§ YOUR INSTRUCTIONS
In the entries below, find each line with the word "assign" and return it.

[Records from a data source]
============================================================

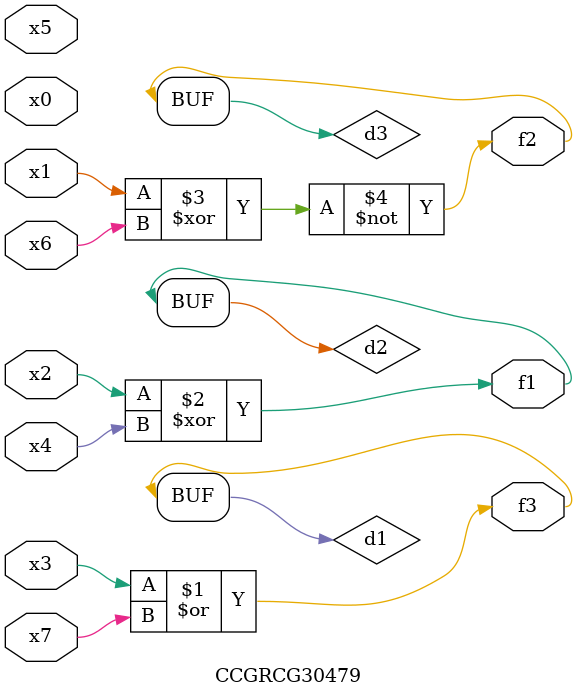
<source format=v>
module CCGRCG30479(
	input x0, x1, x2, x3, x4, x5, x6, x7,
	output f1, f2, f3
);

	wire d1, d2, d3;

	or (d1, x3, x7);
	xor (d2, x2, x4);
	xnor (d3, x1, x6);
	assign f1 = d2;
	assign f2 = d3;
	assign f3 = d1;
endmodule

</source>
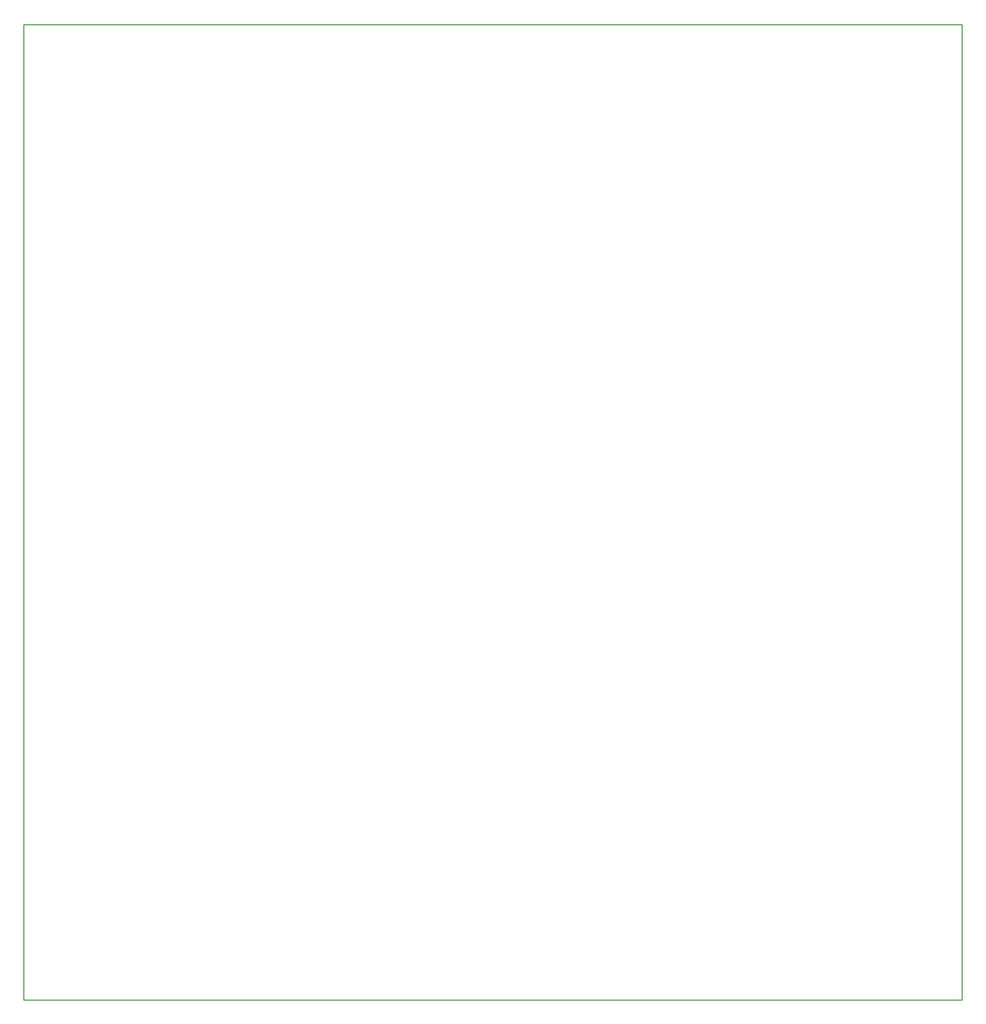
<source format=gbr>
G04 #@! TF.GenerationSoftware,KiCad,Pcbnew,(5.1.9)-1*
G04 #@! TF.CreationDate,2021-05-12T23:26:12-04:00*
G04 #@! TF.ProjectId,ESP32_Controller,45535033-325f-4436-9f6e-74726f6c6c65,v1.2*
G04 #@! TF.SameCoordinates,Original*
G04 #@! TF.FileFunction,Profile,NP*
%FSLAX46Y46*%
G04 Gerber Fmt 4.6, Leading zero omitted, Abs format (unit mm)*
G04 Created by KiCad (PCBNEW (5.1.9)-1) date 2021-05-12 23:26:12*
%MOMM*%
%LPD*%
G01*
G04 APERTURE LIST*
G04 #@! TA.AperFunction,Profile*
%ADD10C,0.050000*%
G04 #@! TD*
G04 APERTURE END LIST*
D10*
X115570000Y-133350000D02*
X115570000Y-45212000D01*
X200406000Y-133350000D02*
X115570000Y-133350000D01*
X200406000Y-45212000D02*
X200406000Y-133350000D01*
X115570000Y-45212000D02*
X200406000Y-45212000D01*
M02*

</source>
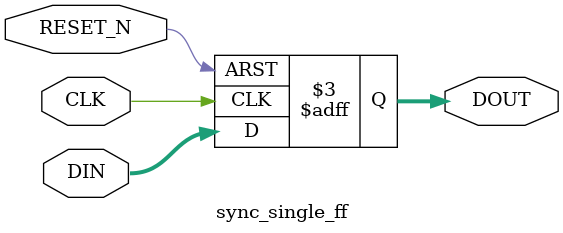
<source format=sv>
module sync_single_ff (
// *************************** Ports ********************************
        DIN ,
       DOUT ,
        CLK ,
    RESET_N              
 );
   
// ************************ Parameters ******************************
  parameter DATA_W   = 32  ;

// ********************** Inputs/Outputs ****************************
  input wire  [DATA_W-1:0]  DIN ;
  output reg  [DATA_W-1:0] DOUT ;
  input                     CLK ;
  input                 RESET_N ;                

// **************************  Regs  ********************************
  always @(posedge CLK or negedge RESET_N)
    begin
       if (!RESET_N) {DOUT } <= 0;
       else {DOUT} <= { DIN};
    end

endmodule // sync_single_ff
                                 
//*****************************************************************************


</source>
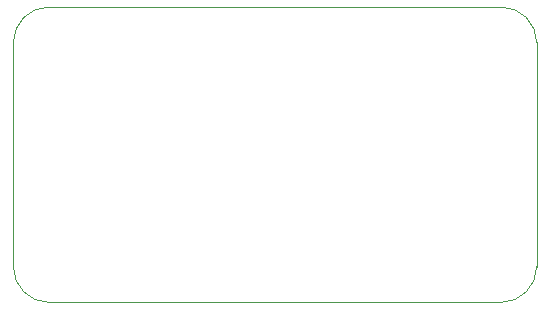
<source format=gbr>
%TF.GenerationSoftware,KiCad,Pcbnew,(5.1.12)-1*%
%TF.CreationDate,2023-04-03T19:11:50-05:00*%
%TF.ProjectId,Tag Connector,54616720-436f-46e6-9e65-63746f722e6b,rev?*%
%TF.SameCoordinates,Original*%
%TF.FileFunction,Profile,NP*%
%FSLAX46Y46*%
G04 Gerber Fmt 4.6, Leading zero omitted, Abs format (unit mm)*
G04 Created by KiCad (PCBNEW (5.1.12)-1) date 2023-04-03 19:11:50*
%MOMM*%
%LPD*%
G01*
G04 APERTURE LIST*
%TA.AperFunction,Profile*%
%ADD10C,0.050000*%
%TD*%
G04 APERTURE END LIST*
D10*
X136862000Y-110898000D02*
G75*
G02*
X133862000Y-107898000I0J3000000D01*
G01*
X178162000Y-107898000D02*
G75*
G02*
X175162000Y-110898000I-3000000J0D01*
G01*
X175162000Y-85898000D02*
G75*
G02*
X178162000Y-88898000I0J-3000000D01*
G01*
X133862000Y-88898000D02*
G75*
G02*
X136862000Y-85898000I3000000J0D01*
G01*
X133862000Y-107898000D02*
X133862000Y-88898000D01*
X178162000Y-88898000D02*
X178162000Y-107898000D01*
X136862000Y-85898000D02*
X175162000Y-85898000D01*
X175162000Y-110898000D02*
X136862000Y-110898000D01*
M02*

</source>
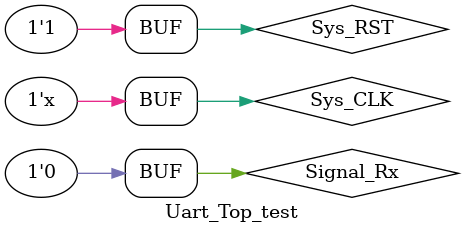
<source format=v>
`timescale 1ns / 1ns


module Uart_Top_test;

	// Inputs
	reg Sys_CLK;
	reg Sys_RST;
	reg Signal_Rx;

	// Outputs
	wire Signal_Tx;

	// Instantiate the Unit Under Test (UUT)
	Uart_Top uut (
		.Sys_CLK(Sys_CLK), 
		.Sys_RST(Sys_RST), 
		.Signal_Tx(Signal_Tx), 
		.Signal_Rx(Signal_Rx)
	);

	always #10 Sys_CLK = ~Sys_CLK;
	
	initial begin
		// Initialize Inputs
		Sys_CLK = 0;
		Sys_RST = 1;
		Signal_Rx = 0;

		// Wait 100 ns for global reset to finish
		#100;
        
		// Add stimulus here

	end
      
endmodule


</source>
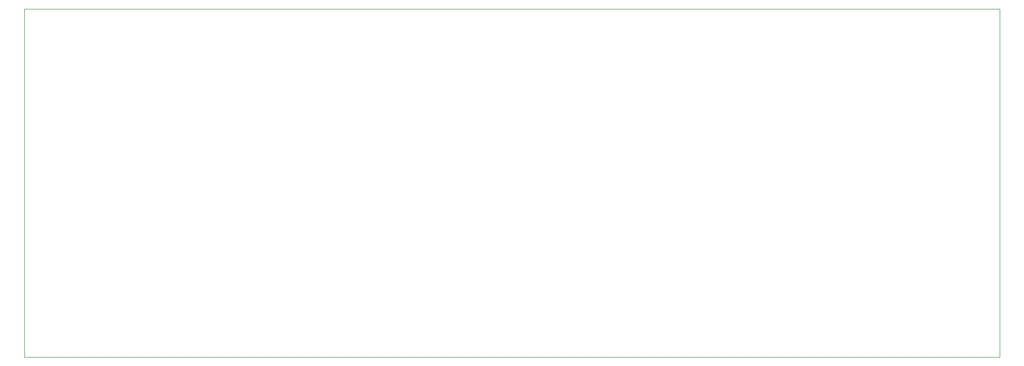
<source format=gbr>
%TF.GenerationSoftware,KiCad,Pcbnew,7.0.5*%
%TF.CreationDate,2023-12-24T17:16:59+05:30*%
%TF.ProjectId,TSALv3,5453414c-7633-42e6-9b69-6361645f7063,rev?*%
%TF.SameCoordinates,Original*%
%TF.FileFunction,Profile,NP*%
%FSLAX46Y46*%
G04 Gerber Fmt 4.6, Leading zero omitted, Abs format (unit mm)*
G04 Created by KiCad (PCBNEW 7.0.5) date 2023-12-24 17:16:59*
%MOMM*%
%LPD*%
G01*
G04 APERTURE LIST*
%TA.AperFunction,Profile*%
%ADD10C,0.050000*%
%TD*%
G04 APERTURE END LIST*
D10*
X60477400Y-29413200D02*
X226872800Y-29413200D01*
X226872800Y-88976200D01*
X60477400Y-88976200D01*
X60477400Y-29413200D01*
M02*

</source>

============================================================

§ ANSWER BOX
	assign f1 = d2;
	assign f2 = d3;
	assign f3 = d1;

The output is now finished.